• **The task**:
From the line with "FRACCIONAMIENTO SIGLO XXI, tajo" onward, reproduce each line of the entries exactly, ending at the last one, and add nothing.

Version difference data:
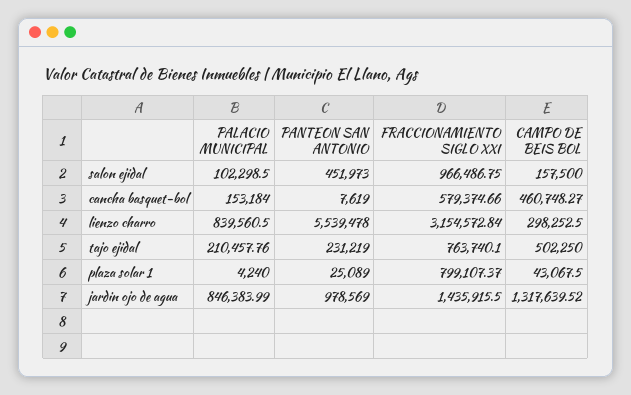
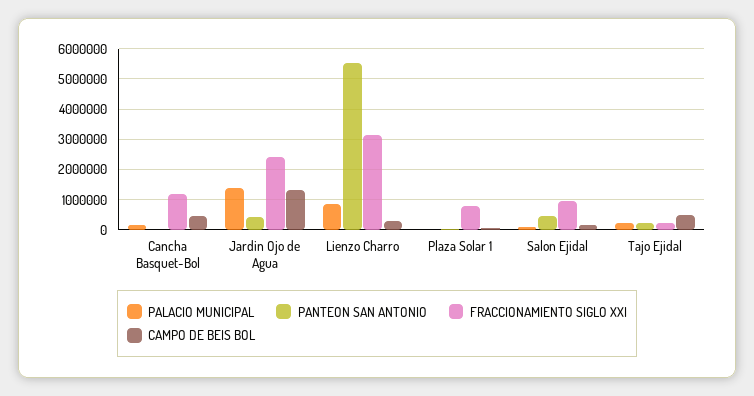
FRACCIONAMIENTO SIGLO XXI, cancha basquet-bol: 579374.66 -> 1200000
FRACCIONAMIENTO SIGLO XXI, tajo ejidal: 763740.1 -> 200000
PALACIO MUNICIPAL, jardin ojo de agua: 846383.99 -> 1400000
PANTEON SAN ANTONIO, jardin ojo de agua: 978569 -> 400000
FRACCIONAMIENTO SIGLO XXI, jardin ojo de agua: 1435915.5 -> 2400000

• **Result for this exercise**:
FRACCIONAMIENTO SIGLO XXI, tajo ejidal: 763740.1 -> 200000
PALACIO MUNICIPAL, jardin ojo de agua: 846383.99 -> 1400000
PANTEON SAN ANTONIO, jardin ojo de agua: 978569 -> 400000
FRACCIONAMIENTO SIGLO XXI, jardin ojo de agua: 1435915.5 -> 2400000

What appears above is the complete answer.